#### [Extract provided]
┄┄┄┄┄┄
Henry Moore OM, CH

Maquette for Fallen Warrior

1956, cast 1956–7

Medium
Bronze
Dimensions
Object: 140 x 155 x 265 mm
Collection
Tate
Acquisition
Presented by Gustav and Elly Kahnweiler 1974, accessioned 1994
Reference
T06824

Summary

Maquette for Fallen Warrior, 1956, is the model for Falling Warrior, a large bronze sculpture of 1956-7, and was cast in an edition of ten (of which this is number two) plus an artist’s proof. Moore intended to show a wounded falling warrior and was dissatisfied with the maquette’s figure, which appeared dead to him. Therefore, when he came to make the final sculpture, he altered the composition, repositioning the warrior’s shield from near his right foot to his left hand, so that it would create the illusion of a mortally wounded man using the shield in order to break his ultimate fall. One of Moore’s few male representations, this is a tragic, writhing contrapposto figure, expressing dramatic energy and dynamism.

At the beginning of his career Moore worked mostly in stone. Subscribing to the modernist ethos of ‘truth to material’, his early pieces were carved directly, and not made from models by assistants. However, in the mid-1930s he began to vary his approach, often making clay maquettes that he would use to create the final work. Moore eventually moved on to casting his work in bronze as well as carving it in stone or wood. Liberated from the constraints of carving, the artist almost entirely eliminated drawing from his working process by the mid-1950s and explored his ideas through small maquettes. These had an intrinsic quality of immediacy or spontaneity and allowed him to imagine the finished product in the round. In 1968 he said, ‘with the kind of sculpture I do now, I need to know it from on top and from underneath as well as from all sides. And so I prefer to work out my ideas in the form of small maquettes which I can hold in my hand and look at from every point of view.’ (Quoted in Wilkinson, 2002, p.239.) In order to translate the scale of the work more effectively from portable to over life-size, he often made larger working models as an intermediate stage between the maquette and the finished sculpture.

Moore’s maquettes were typically cast in bronze in editions of up to ten. The sculptor strove for monumentality in his work and tried to imbue the same quality in the small maquettes. He also took a great deal of care with their finish. Some were more polished than others, some darker, some greener. Moore did all the patination himself, treating the bronze with different acids to achieve different effects then working on it by hand, rubbing and wearing it down.
┄┄┄┄┄┄
#### [Record excerpts]
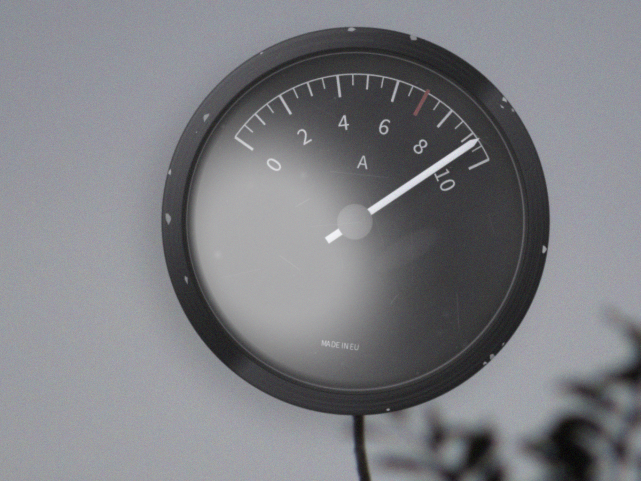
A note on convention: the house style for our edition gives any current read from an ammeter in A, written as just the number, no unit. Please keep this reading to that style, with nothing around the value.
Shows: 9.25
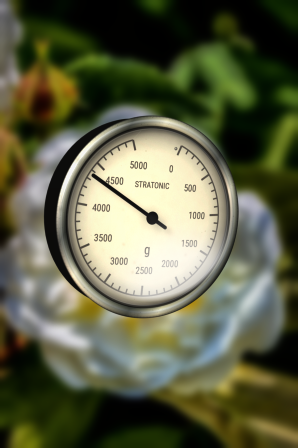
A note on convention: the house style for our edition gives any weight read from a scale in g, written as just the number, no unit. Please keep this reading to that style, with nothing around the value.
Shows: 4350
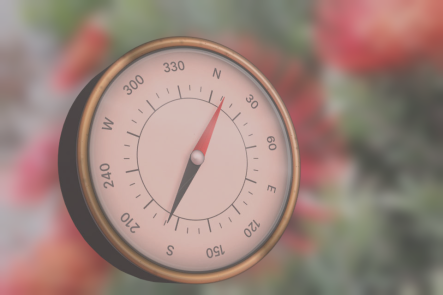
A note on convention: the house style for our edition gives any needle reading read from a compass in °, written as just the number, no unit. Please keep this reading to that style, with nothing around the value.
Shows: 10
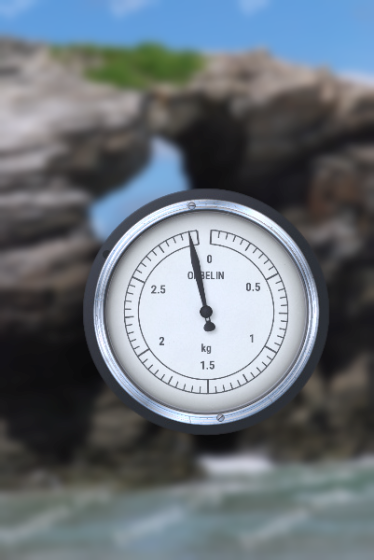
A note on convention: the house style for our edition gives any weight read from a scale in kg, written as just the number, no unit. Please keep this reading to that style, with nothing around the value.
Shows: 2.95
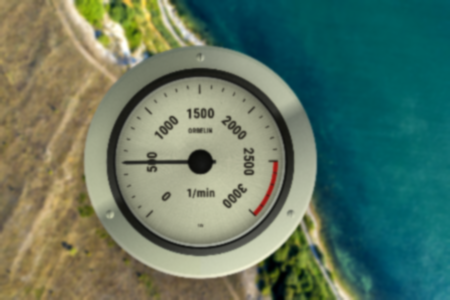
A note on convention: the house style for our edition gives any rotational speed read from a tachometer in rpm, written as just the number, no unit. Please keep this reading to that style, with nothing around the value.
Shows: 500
┄┄┄┄┄┄
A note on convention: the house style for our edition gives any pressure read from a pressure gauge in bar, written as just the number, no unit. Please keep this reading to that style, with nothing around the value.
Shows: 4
┄┄┄┄┄┄
#### [What to do]
a – According to the Fallen Warrior entry, who presented this maquette to Tate?
b – Reproduce the passage of the Fallen Warrior entry between "Moore’s maquettes were" and "wearing it down.", inclusive.
Neither listing has any connection to the Fallen Warrior entry.

#### [Answers to the exercise]
a – Gustav and Elly Kahnweiler presented it in 1974.

b –
Moore’s maquettes were typically cast in bronze in editions of up to ten. The sculptor strove for monumentality in his work and tried to imbue the same quality in the small maquettes. He also took a great deal of care with their finish. Some were more polished than others, some darker, some greener. Moore did all the patination himself, treating the bronze with different acids to achieve different effects then working on it by hand, rubbing and wearing it down.